= Henri Coutière =

French zoologist (1869–1952)

François Louis Henri Coutière (4 March 1869 in Saulzet - 23 August 1952 in Orvilliers) was a French zoologist, who specialized in the field of carcinology (crustaceans).

In 1895 he received his bachelor's degree in natural sciences, and during the following year, obtained his pharmacy degree 1st class. By way of a recommendation from Alphonse Milne-Edwards, he embarked on a zoological mission to the Red Sea in 1897 on behalf of the Muséum d'Histoire Naturelle. In 1899 he was named chef de service under Milne-Edwards in the laboratory of anatomic zoology at the École des hautes études.

In 1899 he obtained his doctorate in natural sciences with a dissertation-thesis on the snapping shrimp family Alpheidae, and during the following year began teaching classes in zoology at the École supérieure de Pharmacie in Paris. From 1902 to 1937 he was a full professor of zoology at the school of pharmacy.

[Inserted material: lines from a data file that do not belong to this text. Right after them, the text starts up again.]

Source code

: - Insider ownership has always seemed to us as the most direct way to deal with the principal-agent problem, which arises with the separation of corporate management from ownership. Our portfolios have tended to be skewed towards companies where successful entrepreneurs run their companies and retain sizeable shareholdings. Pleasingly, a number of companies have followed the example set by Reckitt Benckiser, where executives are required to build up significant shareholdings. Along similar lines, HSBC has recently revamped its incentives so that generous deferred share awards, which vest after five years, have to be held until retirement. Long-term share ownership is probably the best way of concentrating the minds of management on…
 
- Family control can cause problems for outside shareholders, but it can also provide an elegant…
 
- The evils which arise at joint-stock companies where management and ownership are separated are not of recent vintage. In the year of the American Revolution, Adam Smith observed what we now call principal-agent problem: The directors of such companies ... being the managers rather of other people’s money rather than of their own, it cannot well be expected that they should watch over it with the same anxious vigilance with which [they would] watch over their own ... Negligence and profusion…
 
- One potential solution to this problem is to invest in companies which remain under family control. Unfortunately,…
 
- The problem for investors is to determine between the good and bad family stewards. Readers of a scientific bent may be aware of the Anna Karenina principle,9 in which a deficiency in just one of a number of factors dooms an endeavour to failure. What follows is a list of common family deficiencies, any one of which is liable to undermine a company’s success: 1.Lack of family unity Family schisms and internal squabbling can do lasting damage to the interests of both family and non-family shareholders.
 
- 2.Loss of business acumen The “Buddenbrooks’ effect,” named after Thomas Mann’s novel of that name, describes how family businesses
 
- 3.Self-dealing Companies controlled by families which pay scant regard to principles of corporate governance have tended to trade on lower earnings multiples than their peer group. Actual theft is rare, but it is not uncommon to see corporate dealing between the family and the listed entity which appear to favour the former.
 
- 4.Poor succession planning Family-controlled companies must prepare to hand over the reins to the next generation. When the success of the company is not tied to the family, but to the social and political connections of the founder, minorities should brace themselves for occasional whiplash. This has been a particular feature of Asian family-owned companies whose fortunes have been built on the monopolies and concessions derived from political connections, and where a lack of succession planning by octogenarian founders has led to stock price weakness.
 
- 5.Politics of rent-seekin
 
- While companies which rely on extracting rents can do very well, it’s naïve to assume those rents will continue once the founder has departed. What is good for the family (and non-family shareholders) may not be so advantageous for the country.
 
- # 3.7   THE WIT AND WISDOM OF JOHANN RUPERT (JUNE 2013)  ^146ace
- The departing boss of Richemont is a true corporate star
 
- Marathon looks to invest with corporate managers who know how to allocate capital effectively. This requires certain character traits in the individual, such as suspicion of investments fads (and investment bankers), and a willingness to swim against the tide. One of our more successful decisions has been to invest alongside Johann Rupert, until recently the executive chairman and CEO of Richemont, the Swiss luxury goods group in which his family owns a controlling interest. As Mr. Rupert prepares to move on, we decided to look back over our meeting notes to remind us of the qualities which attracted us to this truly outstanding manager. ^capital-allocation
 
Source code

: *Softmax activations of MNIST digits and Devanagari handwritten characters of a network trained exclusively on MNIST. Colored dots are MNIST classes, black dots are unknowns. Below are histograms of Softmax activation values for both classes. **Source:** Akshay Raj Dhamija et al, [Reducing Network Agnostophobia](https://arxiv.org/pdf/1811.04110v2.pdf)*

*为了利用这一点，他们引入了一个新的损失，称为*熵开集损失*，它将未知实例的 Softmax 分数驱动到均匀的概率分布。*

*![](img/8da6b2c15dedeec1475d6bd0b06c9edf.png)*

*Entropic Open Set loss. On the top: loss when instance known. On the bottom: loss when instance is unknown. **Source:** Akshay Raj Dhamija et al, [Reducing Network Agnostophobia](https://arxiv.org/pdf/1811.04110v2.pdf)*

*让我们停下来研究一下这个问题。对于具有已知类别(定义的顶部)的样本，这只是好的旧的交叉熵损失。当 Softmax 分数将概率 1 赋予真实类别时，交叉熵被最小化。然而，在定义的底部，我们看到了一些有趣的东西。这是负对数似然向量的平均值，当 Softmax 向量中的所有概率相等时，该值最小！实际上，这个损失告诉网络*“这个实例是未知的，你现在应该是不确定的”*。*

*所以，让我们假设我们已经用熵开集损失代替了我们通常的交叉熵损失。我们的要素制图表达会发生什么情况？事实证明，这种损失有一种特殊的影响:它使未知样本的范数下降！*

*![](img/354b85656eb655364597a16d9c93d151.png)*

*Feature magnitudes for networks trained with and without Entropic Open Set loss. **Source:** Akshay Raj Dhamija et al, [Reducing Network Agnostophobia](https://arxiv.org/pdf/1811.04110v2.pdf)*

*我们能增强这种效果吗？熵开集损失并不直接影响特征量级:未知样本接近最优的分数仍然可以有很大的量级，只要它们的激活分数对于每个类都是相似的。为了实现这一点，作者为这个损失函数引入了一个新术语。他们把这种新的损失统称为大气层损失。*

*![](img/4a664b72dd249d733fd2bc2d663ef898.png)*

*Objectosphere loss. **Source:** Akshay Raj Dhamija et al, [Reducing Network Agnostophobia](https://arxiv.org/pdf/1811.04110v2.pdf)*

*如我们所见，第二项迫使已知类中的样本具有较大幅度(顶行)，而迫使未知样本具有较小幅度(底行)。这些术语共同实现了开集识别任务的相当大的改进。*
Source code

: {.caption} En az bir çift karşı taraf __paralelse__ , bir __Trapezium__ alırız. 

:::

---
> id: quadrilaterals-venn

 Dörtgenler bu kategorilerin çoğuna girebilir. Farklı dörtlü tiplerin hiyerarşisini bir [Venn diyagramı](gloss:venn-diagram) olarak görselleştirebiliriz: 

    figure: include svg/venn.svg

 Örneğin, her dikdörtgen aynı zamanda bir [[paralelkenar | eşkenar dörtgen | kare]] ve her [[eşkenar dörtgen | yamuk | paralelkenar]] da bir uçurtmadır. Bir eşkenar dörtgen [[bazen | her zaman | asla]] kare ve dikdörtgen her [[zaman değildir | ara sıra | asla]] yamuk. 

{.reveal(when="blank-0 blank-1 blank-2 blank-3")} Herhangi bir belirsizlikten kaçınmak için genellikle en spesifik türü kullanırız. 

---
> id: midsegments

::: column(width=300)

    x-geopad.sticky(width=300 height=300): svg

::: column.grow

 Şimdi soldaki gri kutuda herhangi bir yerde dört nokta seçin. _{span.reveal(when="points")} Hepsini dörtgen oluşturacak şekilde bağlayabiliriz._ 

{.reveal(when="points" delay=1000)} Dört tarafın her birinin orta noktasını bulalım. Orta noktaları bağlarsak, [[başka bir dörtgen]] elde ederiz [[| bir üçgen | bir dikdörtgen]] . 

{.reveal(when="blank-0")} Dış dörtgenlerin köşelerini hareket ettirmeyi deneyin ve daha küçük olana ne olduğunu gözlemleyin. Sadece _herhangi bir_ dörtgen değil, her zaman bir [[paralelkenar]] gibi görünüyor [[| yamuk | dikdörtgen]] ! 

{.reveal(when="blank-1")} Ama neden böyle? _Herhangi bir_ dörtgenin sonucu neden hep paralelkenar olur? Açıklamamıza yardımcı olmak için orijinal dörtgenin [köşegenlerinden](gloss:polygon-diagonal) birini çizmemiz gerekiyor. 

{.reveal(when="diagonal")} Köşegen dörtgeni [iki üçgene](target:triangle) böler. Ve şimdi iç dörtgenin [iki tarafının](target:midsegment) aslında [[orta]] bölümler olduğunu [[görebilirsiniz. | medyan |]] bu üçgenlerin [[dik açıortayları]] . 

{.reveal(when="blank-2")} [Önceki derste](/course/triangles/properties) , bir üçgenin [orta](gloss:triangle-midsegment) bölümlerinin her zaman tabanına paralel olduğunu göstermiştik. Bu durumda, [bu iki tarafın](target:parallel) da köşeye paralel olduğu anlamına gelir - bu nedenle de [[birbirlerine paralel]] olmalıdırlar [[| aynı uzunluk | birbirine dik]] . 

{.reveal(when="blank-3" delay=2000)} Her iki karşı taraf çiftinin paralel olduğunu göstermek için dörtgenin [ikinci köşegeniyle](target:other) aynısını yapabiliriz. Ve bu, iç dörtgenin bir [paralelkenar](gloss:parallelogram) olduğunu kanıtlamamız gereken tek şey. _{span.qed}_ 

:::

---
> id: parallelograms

In 1910 he was appointed president of the Société zoologique de France. The shrimp genera Coutierea and Coutierella (family Palaemonidae) commemorate his name, as do species with the epithet coutierei; e.g. Stenothoe coutieri (Chevreux, 1908).

== Selected works ==
- Les "Alpheidae," morphologie externe et interne, formes larvaires, bionomie, 1899 - On Alpheidae, external and internal morphology, larval forms, bionomics.
- Poissons vénimeux et poissons vénéneux. Venins, toxalbumines du sérum et des organes, toxines microbiennes d'infection et de putréfaction, 1899 - Venomous fish and fish poisons.
- Crustacés schizopodes et décapodes, 1918 - Schizopods and decapods.
- Le monde vivant (5 volumes 1927–30; preface by Léon Guignard) - The living world.
- Connais-toi ou la physiologie sans pleurs, 1936.
- Connais tes ennemis. Les ennemis extèrieurs, 1938.
- Connais tes ennemis. Les ennemis intérieurs, 1939.
- Connais tes outils. Diastases, vitamines, hormones 1943.